SOURCE DOCUMENT:
------------------------------------------------------------
Cheer Up, Peter Reid

by | 3rd, October 2003

‘SINCE when has a football club like Leeds United ever cared what its fans thought, far less held off from sacking a manager because of pressure from the terraces?

Keeping the seat warm?

We have little doubt that the Mail is correct in its assessment this morning that Peter Reid was only spared the sack yesterday to save their manager-in-waiting from the start from hell.

In their next five games, the West Yorkshire club face Manchester United (twice), Arsenal, Liverpool and Blackburn – hardly the fixtures on which a new boss would like to cut his teeth.

The paper says costly compensation packages for Reid and whoever the new manager will be (with Nottingham Forest’s Paul Hart the leading contender) were also a consideration.

“But the biggest worry for the chairman, who yesterday refused to put a time scale on how long Reid would last, was the pressure he himself would be under if the new manager got off to a bad start,” the paper says.

Meanwhile, football continues to cover itself in shame with players’ behaviour on the pitch as much in the spotlight as their behaviour off it.
------------------------------------------------------------
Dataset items
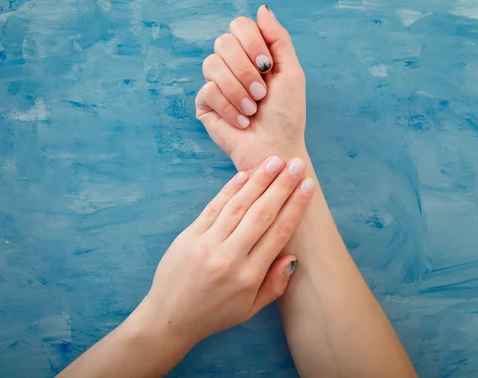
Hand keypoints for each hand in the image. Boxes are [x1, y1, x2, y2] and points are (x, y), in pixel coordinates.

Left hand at [140, 156, 314, 346]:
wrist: (169, 317)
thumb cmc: (213, 314)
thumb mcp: (249, 309)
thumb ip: (274, 285)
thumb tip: (292, 257)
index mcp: (248, 276)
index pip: (278, 233)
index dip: (295, 207)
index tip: (308, 186)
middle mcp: (229, 257)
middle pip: (260, 214)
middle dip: (281, 186)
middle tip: (296, 164)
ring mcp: (206, 244)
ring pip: (237, 206)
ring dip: (258, 181)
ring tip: (274, 162)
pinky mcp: (189, 236)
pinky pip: (213, 208)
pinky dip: (229, 190)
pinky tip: (244, 175)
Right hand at [195, 5, 306, 171]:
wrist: (274, 147)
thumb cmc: (286, 115)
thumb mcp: (291, 72)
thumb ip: (279, 39)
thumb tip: (262, 9)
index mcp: (251, 53)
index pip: (239, 26)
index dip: (252, 42)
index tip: (267, 65)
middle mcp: (231, 64)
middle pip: (223, 42)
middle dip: (245, 70)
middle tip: (261, 92)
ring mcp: (215, 83)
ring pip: (212, 65)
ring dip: (238, 90)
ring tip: (252, 109)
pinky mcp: (204, 104)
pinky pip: (208, 91)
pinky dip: (230, 108)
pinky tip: (241, 121)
------------------------------------------------------------
EXERCISES TO COMPLETE:
a: In the Peter Reid article, who is named as the leading contender to become the new manager?
b: Continue the article about Peter Reid and Leeds United, starting after its final sentence.
The records have no role in this work.

TASK-BY-TASK OUTPUTS:
a: Nottingham Forest's Paul Hart.

b:
The Mail has started a campaign to name and shame the professional cheats, starting with Manchester United’s Cristiano Ronaldo, who was accused of diving for the second time this season by Stuttgart keeper Timo Hildebrand.

And the other papers report on how Arsenal manager Arsene Wenger stood to applaud a fan who told the club’s AGM that the Gunners had been brutalised by Sir Alex Ferguson’s team.

“Brutes,” says the Star headline, while the Sun hears Wenger tell shareholders that they should be proud of his brawling players.

If footballers want to know how to behave, perhaps they should tune into the rugby world cup to learn what highly skilled and motivated athletes can achieve.

The Mirror watches the England squad getting mobbed as they arrived in Perth, Australia, as the world No.1s.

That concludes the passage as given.